Однако бартовская «смерть автора» скорее профанная фаза традиционного авторства. Введенное французским критиком понятие «скриптора» призвано развести биографического автора и автора, ориентированного на языковое самовыражение. Тем самым бартовский автор становится бессловесным, а скриптор лишается жизненной укорененности.

Начнем с языкового автора. Он всегда находится на пороге «двойного бытия» слова, и в этом залог и оправдание его авторства. С одной стороны, традиционный автор с его верой в то, что «всякая жизнь начинается из центра» (О. Роден), обеспечивающей ему целостность завершенного, озабочен тем, чтобы изначальный творческий импульс эксплицировать в конечном слове, т.е. озабочен мастерством, которое призвано «довести вещь до ее собственных размеров» (М. Цветаева), в котором завершается самоидентификация предмета рефлексии и которое ведет свою родословную от античного представления о techne и далее - к Малларме и К°, скептически относившихся к романтической теории гения, к «чудному мгновенью» вдохновения и вписывающихся в контекст спора о «моцарте» и «сальери», о дионисийском и аполлоновском началах творчества и т.д. С другой стороны, в традиционном авторе всегда существует его атрибутивный двойник с имплицитной установкой на исповедь языка, на востребование его собственной структуры. В этом плане следует процитировать строки из «Разговора о Данте» О. Мандельштама: «Представьте себе монумент из гранита или мрамора, который в своей символической тенденции направлен не на изображение коня или всадника, но на раскрытие внутренней структуры самого же мрамора или гранита. Другими словами, вообразите памятник из гранита, воздвигнутый в честь гранита и якобы для раскрытия его идеи…» [12, 17]. Проявляясь в ситуации текстопорождения как языковой персонаж, автор осуществляет идентификацию языка.
======
## РАБОТА С ТЕКСТОМ
1. Ответьте по тексту о «смерти автора» на три вопроса:
(a) Какое понятие ввел французский критик, чтобы развести биографического автора и автора, ориентированного на языковое самовыражение?
(b) Чьи слова «довести вещь до ее собственных размеров» приводятся в тексте?
(c) Из какого произведения О. Мандельштама взята цитата о памятнике из гранита?
2. Продолжите текст о «смерти автора», начав сразу после его последнего предложения.
Строки ниже взяты из другого источника.

## ИСХОДНЫЕ МАТЕРИАЛЫ
======
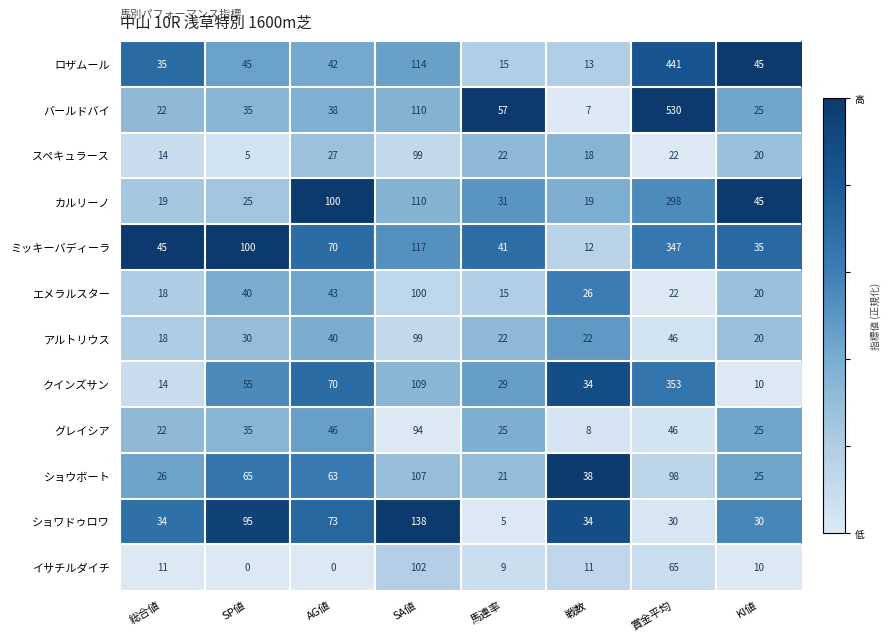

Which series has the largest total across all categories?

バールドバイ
======
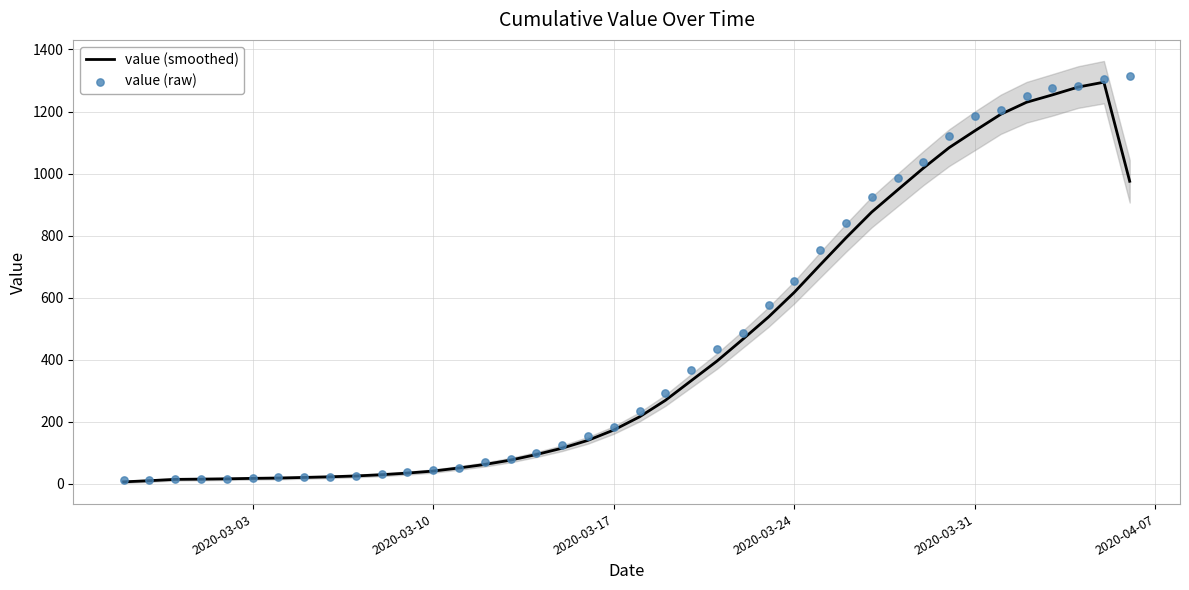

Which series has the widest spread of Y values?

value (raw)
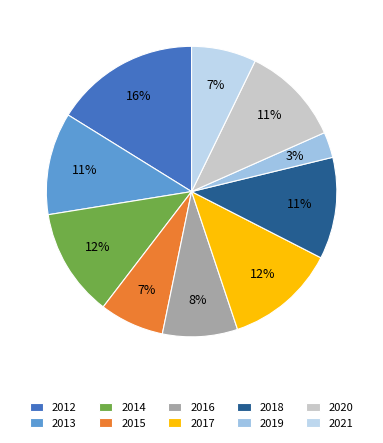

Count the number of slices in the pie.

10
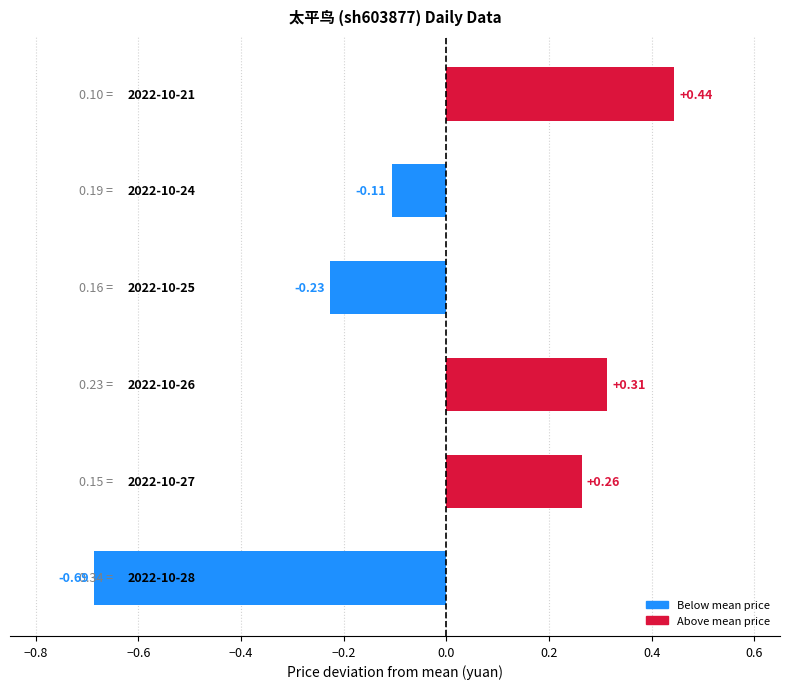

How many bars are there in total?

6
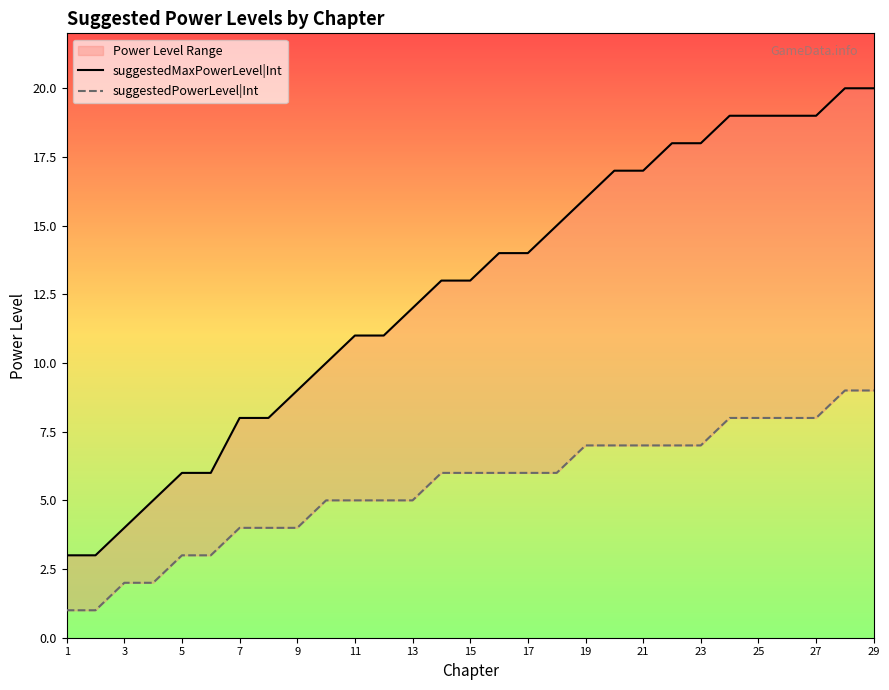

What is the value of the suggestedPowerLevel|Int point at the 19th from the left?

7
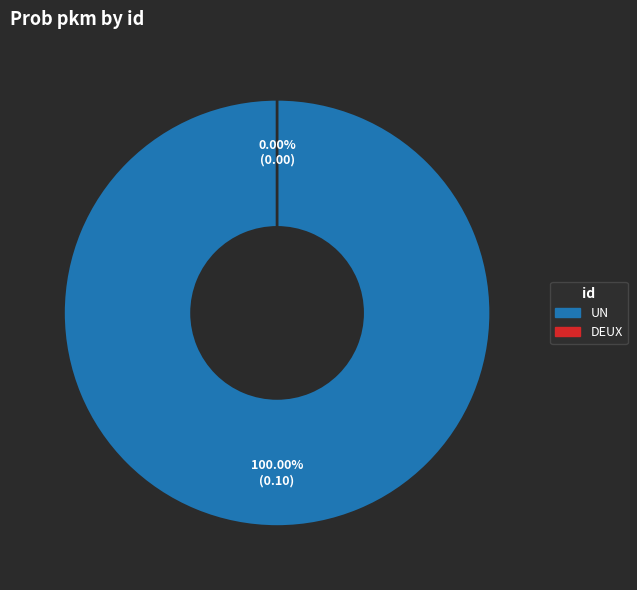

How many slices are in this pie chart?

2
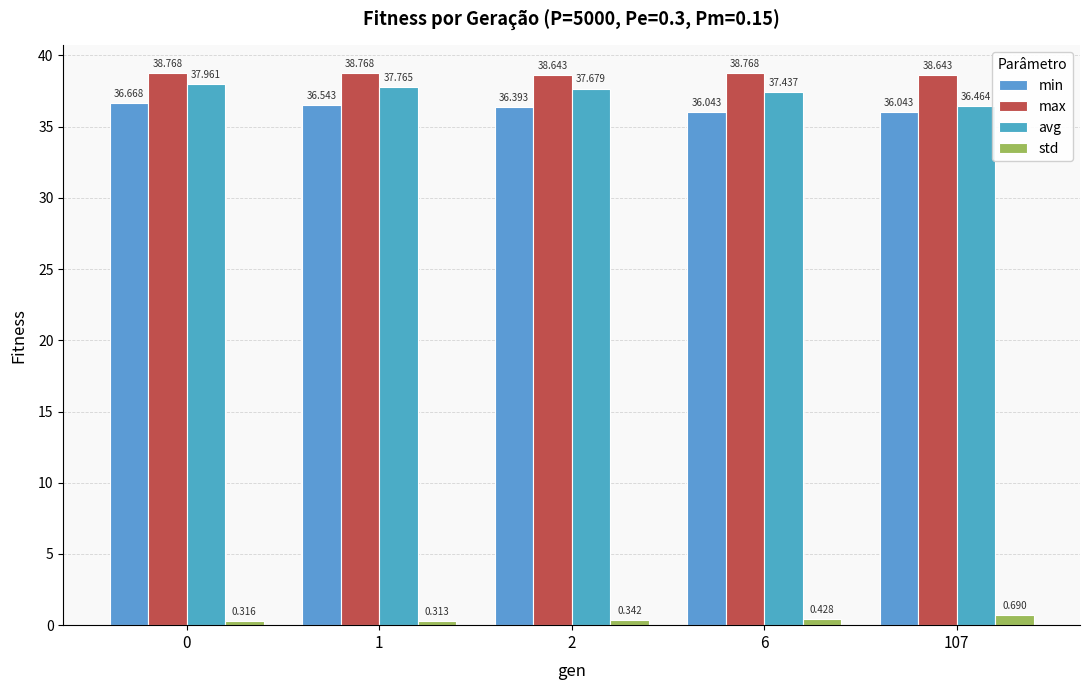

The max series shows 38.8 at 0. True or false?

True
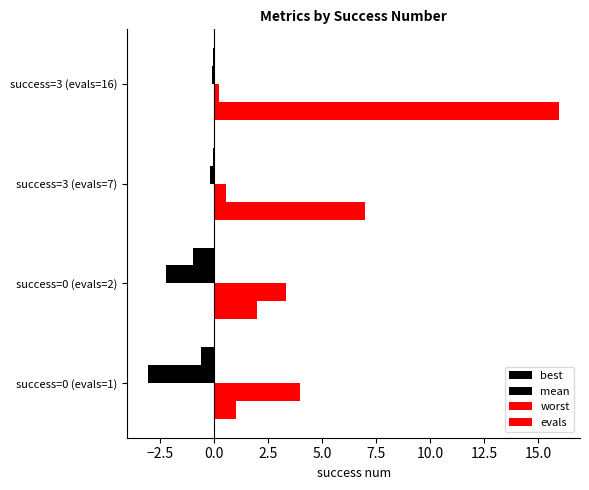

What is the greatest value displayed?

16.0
======
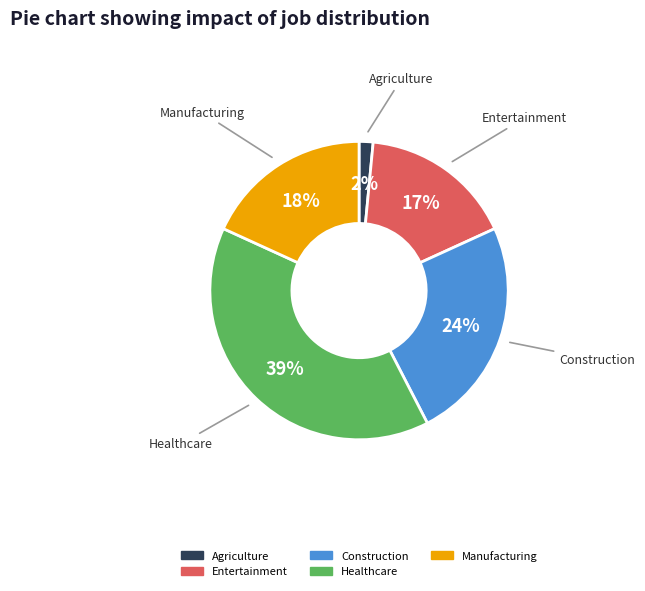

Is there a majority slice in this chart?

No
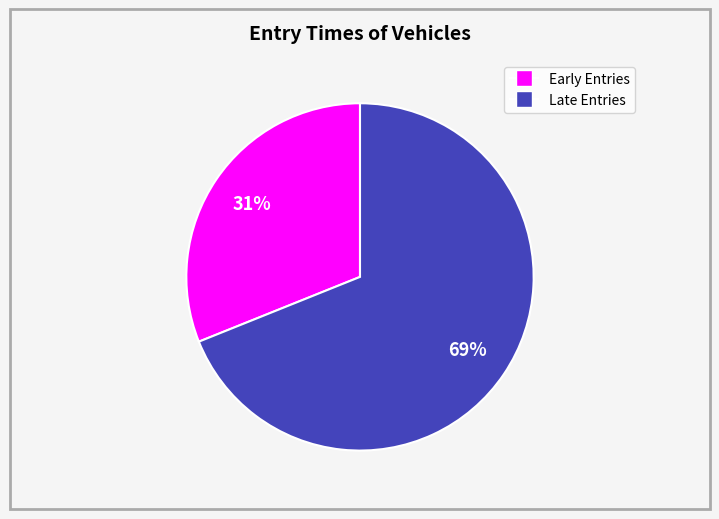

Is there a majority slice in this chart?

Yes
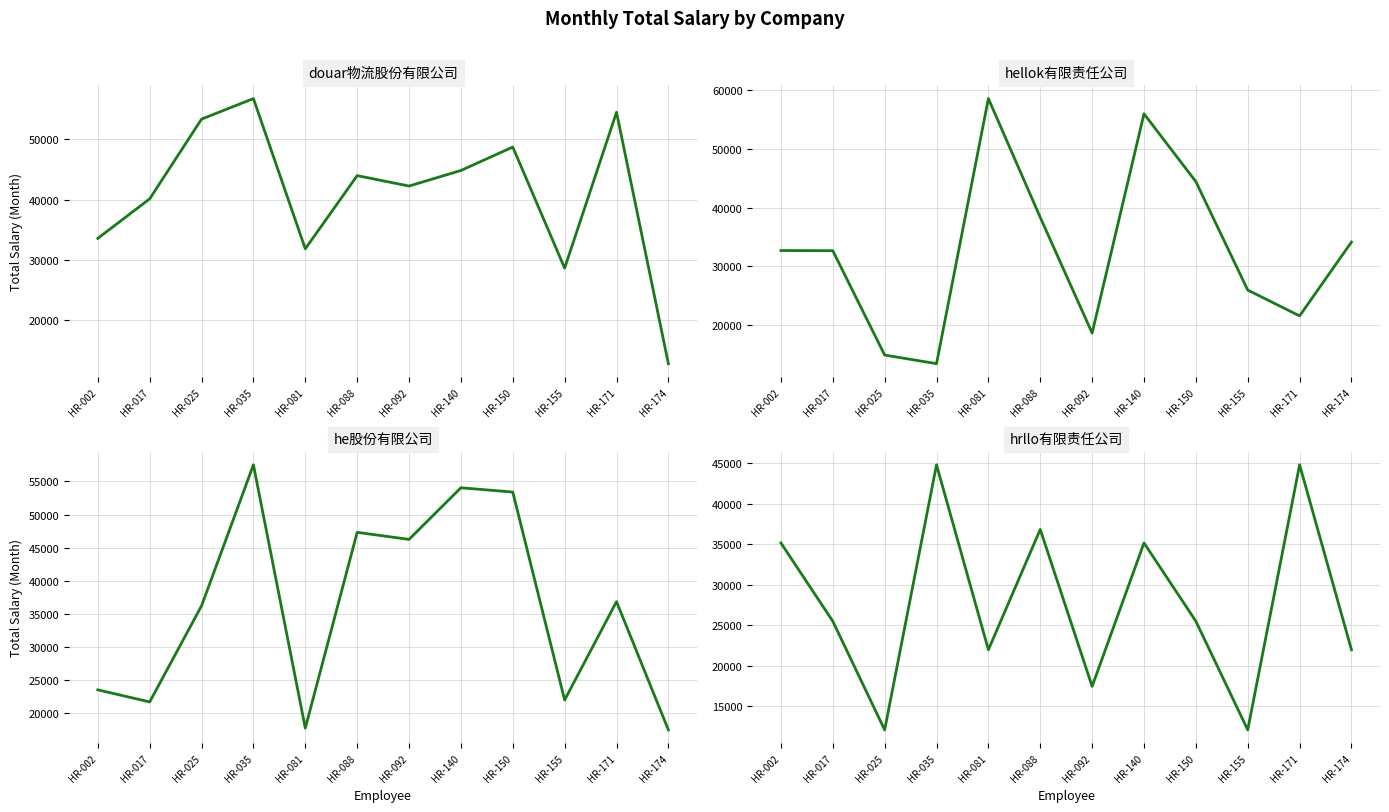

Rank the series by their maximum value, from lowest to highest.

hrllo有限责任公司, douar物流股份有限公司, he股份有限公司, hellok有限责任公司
======
## ОЖИДАЕМЫЕ ОТВЕТЫ
1.
(a) Понятие «скриптора».
(b) Слова М. Цветаевой.
(c) Из «Разговора о Данте».

2.
Что же касается бартовского скриптора, у которого «нет никакого бытия до и вне письма», то он, как незаземленный Антей, обречен на языковую игру, ставшую для него единственным жизненным пространством для существования и самоусовершенствования. В отличие от традиционной функции автора быть инструментом языка, писатель-скриптор, по словам самого Р Барта, «может лишь вечно подражать тому, что написано прежде и само писалось не впервые», и в этом плане он обречен на пусть творческое, но переписывание «тотальной книги» (Г. Лейбниц), как Пьер Менар, автор Дон Кихота из одноименного рассказа Х.Л. Борхеса. В отличие от постоянного, в понимании Ю. Тынянова, процесса пародирования в истории литературы, подобное креативное эпигонство дает право освидетельствовать и смерть литературы. С той лишь поправкой, что смерть обоих - событие постмодернистского сознания. Классическое же сознание может воспринять его либо как чужое, как незамеченное никем падение Икара на известной картине П. Брейгеля-старшего, либо вправе возмутиться и попытаться реабилитировать и автора, и литературу, напомнив об их из - бранническом характере в прошлом.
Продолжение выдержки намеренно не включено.